PRUDENTIAL SECURITIES, Gary Lash, Newport, R.I., 401. 3. FRIENDS OF
SHAKE-A-LEG I, Anson Stookey, Middletown, R.I., 295. 4. FLEET BANK, Bob
Morton, Little Compton, R.I., 277. 5. MBIA, Mick Harvey, Newport, R.I.,
251. 6. DONALDSON, LUFKIN & JENRETTE, Craig Callen, Jamestown, R.I., 235.
7. FRIENDS OF SHAKE-A-LEG II, Bill MacGowan, Middletown, R.I., 165. 8.
AMERICAN POWER CONVERSION, Halsey Herreshoff, Bristol, R.I., 150. 9.
BROOKESTREET HOLDINGS, Andy MacGowan, Middletown, R.I., 98.

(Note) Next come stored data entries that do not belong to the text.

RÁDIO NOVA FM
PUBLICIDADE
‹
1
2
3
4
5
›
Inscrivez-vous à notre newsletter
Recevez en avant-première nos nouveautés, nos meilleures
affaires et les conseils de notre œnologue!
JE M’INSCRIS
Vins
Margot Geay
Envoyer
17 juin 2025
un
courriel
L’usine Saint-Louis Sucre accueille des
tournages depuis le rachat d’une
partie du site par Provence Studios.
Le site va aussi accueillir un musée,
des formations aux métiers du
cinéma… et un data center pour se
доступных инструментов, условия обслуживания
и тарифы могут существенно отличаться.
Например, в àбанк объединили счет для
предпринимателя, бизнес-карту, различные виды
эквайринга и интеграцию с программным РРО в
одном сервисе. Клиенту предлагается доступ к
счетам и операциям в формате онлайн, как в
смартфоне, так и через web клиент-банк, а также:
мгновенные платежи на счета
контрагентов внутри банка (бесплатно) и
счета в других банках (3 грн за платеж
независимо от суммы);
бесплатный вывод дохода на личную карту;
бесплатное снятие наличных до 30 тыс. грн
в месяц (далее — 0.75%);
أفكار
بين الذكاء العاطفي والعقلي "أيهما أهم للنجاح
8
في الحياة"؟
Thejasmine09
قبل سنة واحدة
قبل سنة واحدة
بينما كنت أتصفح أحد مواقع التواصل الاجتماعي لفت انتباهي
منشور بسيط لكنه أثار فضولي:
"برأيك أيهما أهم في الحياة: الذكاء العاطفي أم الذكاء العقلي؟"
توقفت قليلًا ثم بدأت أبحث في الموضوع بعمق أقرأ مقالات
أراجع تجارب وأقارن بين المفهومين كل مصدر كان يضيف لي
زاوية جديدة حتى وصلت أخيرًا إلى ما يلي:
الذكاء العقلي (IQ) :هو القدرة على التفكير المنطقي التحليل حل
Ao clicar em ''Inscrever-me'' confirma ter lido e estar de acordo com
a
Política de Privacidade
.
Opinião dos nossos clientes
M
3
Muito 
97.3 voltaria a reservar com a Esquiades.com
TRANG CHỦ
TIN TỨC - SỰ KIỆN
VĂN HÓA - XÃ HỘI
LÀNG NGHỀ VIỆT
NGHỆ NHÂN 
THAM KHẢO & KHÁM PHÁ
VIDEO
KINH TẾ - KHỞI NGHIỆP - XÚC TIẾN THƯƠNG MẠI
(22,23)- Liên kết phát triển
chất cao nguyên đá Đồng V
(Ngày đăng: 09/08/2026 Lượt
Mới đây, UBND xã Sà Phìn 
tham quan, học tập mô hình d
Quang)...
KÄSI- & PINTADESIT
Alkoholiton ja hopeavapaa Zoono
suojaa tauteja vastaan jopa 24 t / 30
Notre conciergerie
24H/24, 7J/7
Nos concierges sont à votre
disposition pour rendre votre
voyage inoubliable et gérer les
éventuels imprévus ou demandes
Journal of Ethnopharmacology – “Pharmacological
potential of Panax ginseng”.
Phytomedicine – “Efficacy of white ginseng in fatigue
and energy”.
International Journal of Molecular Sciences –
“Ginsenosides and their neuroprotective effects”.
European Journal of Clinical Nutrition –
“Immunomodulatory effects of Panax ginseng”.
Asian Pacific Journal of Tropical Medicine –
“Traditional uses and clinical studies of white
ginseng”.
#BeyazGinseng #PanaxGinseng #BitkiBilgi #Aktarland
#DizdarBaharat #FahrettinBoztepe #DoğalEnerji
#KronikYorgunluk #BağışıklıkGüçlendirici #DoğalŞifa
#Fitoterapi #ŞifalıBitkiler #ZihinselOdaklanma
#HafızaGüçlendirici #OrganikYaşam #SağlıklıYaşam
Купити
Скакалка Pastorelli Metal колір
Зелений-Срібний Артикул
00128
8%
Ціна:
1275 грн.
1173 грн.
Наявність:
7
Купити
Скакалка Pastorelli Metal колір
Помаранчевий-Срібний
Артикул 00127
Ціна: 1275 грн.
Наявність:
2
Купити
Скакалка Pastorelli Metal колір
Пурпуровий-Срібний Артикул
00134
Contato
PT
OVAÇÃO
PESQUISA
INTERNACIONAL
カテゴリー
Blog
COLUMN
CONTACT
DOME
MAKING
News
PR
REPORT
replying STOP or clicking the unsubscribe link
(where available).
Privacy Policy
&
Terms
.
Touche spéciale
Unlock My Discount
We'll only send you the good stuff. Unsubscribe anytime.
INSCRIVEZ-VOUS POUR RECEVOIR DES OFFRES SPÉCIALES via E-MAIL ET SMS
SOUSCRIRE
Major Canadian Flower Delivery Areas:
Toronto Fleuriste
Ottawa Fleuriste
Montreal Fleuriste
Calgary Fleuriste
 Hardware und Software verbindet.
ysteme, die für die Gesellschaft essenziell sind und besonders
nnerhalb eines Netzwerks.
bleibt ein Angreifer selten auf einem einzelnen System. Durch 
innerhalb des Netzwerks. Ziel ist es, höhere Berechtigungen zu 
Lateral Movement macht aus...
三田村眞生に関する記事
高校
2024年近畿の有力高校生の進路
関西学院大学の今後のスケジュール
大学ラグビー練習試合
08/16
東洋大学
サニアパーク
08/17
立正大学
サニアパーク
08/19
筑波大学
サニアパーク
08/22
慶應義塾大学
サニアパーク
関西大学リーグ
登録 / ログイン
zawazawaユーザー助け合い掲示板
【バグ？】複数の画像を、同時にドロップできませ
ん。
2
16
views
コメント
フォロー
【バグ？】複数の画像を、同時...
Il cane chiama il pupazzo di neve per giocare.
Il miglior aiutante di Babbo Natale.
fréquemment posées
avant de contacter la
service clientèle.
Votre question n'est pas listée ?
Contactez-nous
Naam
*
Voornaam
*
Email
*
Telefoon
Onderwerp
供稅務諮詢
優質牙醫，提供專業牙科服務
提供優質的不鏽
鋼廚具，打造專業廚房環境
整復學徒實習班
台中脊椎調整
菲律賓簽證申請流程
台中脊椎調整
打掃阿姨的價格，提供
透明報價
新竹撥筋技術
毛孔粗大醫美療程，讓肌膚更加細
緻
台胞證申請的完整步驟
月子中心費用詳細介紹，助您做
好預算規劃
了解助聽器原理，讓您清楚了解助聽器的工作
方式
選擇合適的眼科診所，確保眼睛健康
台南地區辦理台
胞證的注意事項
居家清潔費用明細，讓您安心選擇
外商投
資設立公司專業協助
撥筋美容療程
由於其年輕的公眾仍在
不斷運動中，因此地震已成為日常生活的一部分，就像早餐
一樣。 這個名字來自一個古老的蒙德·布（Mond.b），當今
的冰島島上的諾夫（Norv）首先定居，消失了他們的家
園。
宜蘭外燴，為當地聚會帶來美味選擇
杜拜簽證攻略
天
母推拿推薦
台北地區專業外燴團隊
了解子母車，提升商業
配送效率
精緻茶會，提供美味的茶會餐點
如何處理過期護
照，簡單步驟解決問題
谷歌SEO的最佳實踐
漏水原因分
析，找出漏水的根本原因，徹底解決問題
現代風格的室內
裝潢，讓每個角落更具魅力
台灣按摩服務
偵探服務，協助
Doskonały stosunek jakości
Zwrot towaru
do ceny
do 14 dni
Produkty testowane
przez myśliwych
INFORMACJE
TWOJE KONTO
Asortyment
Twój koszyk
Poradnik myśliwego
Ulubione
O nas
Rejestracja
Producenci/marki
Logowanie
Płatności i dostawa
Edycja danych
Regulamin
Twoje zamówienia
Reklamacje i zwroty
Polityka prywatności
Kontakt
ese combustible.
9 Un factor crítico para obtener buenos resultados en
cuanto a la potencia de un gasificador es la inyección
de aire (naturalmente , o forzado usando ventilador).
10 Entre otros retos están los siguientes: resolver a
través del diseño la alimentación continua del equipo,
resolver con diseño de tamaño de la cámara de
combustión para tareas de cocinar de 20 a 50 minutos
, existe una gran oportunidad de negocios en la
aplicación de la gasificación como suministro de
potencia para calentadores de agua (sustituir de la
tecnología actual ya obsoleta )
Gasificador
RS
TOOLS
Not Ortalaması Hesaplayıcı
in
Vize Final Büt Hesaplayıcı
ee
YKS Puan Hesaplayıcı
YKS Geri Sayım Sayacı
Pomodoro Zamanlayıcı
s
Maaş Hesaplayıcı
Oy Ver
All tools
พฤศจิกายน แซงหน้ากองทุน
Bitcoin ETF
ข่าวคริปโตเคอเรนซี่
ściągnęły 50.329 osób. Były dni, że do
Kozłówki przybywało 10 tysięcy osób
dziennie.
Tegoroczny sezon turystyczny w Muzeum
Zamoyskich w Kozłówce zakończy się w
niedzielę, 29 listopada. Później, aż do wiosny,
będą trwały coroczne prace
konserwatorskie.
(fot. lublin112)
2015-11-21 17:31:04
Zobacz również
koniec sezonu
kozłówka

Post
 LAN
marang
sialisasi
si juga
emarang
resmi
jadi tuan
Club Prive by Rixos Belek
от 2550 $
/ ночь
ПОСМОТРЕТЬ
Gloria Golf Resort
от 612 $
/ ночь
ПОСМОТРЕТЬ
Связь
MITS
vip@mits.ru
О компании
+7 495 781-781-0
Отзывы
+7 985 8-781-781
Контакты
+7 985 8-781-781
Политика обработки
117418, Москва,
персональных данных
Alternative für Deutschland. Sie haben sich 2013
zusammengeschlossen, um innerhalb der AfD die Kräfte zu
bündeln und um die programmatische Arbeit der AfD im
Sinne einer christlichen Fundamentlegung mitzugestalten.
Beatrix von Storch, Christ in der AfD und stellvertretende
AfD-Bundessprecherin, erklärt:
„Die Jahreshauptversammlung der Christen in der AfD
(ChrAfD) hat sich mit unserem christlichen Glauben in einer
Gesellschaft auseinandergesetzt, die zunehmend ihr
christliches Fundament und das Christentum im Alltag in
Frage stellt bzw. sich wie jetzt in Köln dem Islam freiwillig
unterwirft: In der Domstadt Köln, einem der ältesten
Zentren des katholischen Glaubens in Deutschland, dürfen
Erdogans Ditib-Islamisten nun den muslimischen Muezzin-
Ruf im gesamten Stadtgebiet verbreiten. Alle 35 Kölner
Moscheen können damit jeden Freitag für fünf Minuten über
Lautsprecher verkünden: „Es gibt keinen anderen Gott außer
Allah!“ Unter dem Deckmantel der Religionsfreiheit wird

Multihull aficionados will wet their pants when they see the new poster of
Steve Fossett's PlayStation setting the 24-hour world speed record on the
Morrelli and Melvin website: http://www.morrellimelvin.com/page94.html
(Reprinted with permission from DEFENCE 2000, which is available for US $48
per year from John@roake.gen.nz)
* The Spanish yacht has been launched at Valencia under the watchful eye of
Queen Sophe, who is the yacht's godmother. Half the crew for Spain's New
Zealand challenge were on their 1995 challenge in San Diego. This syndicate
will be bringing two yachts to Auckland, one is their 1995 boat which has
been remodelled. They have 95 per cent of their budget, and the boats are
to be shipped to New Zealand in August. Press releases declare that they
expect to do much better this time round then they did in their San Diego
effort, where they failed to get into the first four. Lack of time, and a
boat that was only finished one week before the first race, all added up to
mayhem for the syndicate at that time. Their spokesman Alfonso
Gomez-Jordana says, "This time we have more money, more time, more
experience and we believe we have a very strong challenge."
* The Cup media organisation will provide journalists with live animated
graphics of the races on a 5m x 1.8m high video wall. They will watch the
computer-generated coverage of the races, and emails of the race
conditions, protests, results of other races, and information about
syndicates. Digital photos will be provided from each day's races and Fuji,
one of the major sponsors, will have a drop desk to collect reporters films
for developing. A chase boat will bring back films after the first mark
rounding, but if reporters want to watch the races live, they can go out on
one of the media boats which will leave from the below the media centre
each morning. After the races are over and the media boats have returned,
the skipper and crew from each boat will be brought to a 130-seat gallery
inside the media centre at 6 p.m. each day for a press conference. The
media centre will operate 18 hours a day, seven days a week and it will
churn out around 1800 pages of press releases a day. There will be 25 full
time multilingual staff employed.
Curmudgeon's comment: Scuttlebutt world headquarters will move to Auckland
in early October to insure that the 'Buttheads get fast, accurate and
insightful coverage of the America's Cup.
THE CURMUDGEON'S OBSERVATION
Indecision is the key to flexibility.